All the entries below should be reproduced exactly.

%%

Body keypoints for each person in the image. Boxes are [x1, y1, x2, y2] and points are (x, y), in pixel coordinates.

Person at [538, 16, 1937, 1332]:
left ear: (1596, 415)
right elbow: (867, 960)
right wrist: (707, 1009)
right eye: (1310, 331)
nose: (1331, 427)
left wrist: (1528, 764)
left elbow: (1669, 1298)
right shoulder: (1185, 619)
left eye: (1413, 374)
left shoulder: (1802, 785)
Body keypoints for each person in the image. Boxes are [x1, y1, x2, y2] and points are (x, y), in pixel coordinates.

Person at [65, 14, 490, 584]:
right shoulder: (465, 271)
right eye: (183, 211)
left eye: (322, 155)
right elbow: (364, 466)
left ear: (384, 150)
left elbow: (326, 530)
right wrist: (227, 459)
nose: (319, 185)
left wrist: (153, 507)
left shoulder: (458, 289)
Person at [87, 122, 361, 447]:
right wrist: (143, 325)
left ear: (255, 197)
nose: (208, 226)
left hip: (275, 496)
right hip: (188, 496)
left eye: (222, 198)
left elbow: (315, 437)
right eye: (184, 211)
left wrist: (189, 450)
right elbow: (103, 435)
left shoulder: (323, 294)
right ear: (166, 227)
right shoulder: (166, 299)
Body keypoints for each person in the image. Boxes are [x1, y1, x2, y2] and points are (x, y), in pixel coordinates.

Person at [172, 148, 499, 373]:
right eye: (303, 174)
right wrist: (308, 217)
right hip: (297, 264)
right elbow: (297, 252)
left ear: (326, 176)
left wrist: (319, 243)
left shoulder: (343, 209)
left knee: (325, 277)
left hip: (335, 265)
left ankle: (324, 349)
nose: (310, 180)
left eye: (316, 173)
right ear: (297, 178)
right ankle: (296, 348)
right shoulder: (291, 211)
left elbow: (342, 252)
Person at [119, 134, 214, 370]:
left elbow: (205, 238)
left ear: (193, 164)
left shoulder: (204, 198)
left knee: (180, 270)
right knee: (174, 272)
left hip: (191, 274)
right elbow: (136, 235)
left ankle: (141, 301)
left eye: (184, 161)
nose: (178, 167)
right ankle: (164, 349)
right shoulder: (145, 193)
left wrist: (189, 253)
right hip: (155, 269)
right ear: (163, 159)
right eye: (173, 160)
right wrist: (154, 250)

%%

_Result of the task:_
Body keypoints for each person in the image. Boxes are [x1, y1, x2, y2] and points are (x, y), in pixel coordinates.

Person at [538, 16, 1937, 1332]:
left ear: (1596, 415)
right elbow: (867, 960)
right wrist: (707, 1009)
right eye: (1310, 331)
nose: (1331, 427)
left wrist: (1528, 764)
left elbow: (1669, 1298)
right shoulder: (1185, 619)
left eye: (1413, 374)
left shoulder: (1802, 785)
Body keypoints for each person in the image. Boxes are [x1, y1, x2, y2] and points are (x, y), in pixel coordinates.

Person at [65, 14, 490, 584]:
right shoulder: (465, 271)
right eye: (183, 211)
left eye: (322, 155)
right elbow: (364, 466)
left ear: (384, 150)
left elbow: (326, 530)
right wrist: (227, 459)
nose: (319, 185)
left wrist: (153, 507)
left shoulder: (458, 289)
Person at [87, 122, 361, 447]:
right wrist: (143, 325)
left ear: (255, 197)
nose: (208, 226)
left hip: (275, 496)
right hip: (188, 496)
left eye: (222, 198)
left elbow: (315, 437)
right eye: (184, 211)
left wrist: (189, 450)
right elbow: (103, 435)
left shoulder: (323, 294)
right ear: (166, 227)
right shoulder: (166, 299)
Body keypoints for each person in the image. Boxes are [x1, y1, x2, y2] and points are (x, y), in pixel coordinates.

Person at [172, 148, 499, 373]:
right eye: (303, 174)
right wrist: (308, 217)
right hip: (297, 264)
right elbow: (297, 252)
left ear: (326, 176)
left wrist: (319, 243)
left shoulder: (343, 209)
left knee: (325, 277)
left hip: (335, 265)
left ankle: (324, 349)
nose: (310, 180)
left eye: (316, 173)
right ear: (297, 178)
right ankle: (296, 348)
right shoulder: (291, 211)
left elbow: (342, 252)
Person at [119, 134, 214, 370]:
left elbow: (205, 238)
left ear: (193, 164)
left shoulder: (204, 198)
left knee: (180, 270)
right knee: (174, 272)
left hip: (191, 274)
right elbow: (136, 235)
left ankle: (141, 301)
left eye: (184, 161)
nose: (178, 167)
right ankle: (164, 349)
right shoulder: (145, 193)
left wrist: (189, 253)
right hip: (155, 269)
right ear: (163, 159)
right eye: (173, 160)
right wrist: (154, 250)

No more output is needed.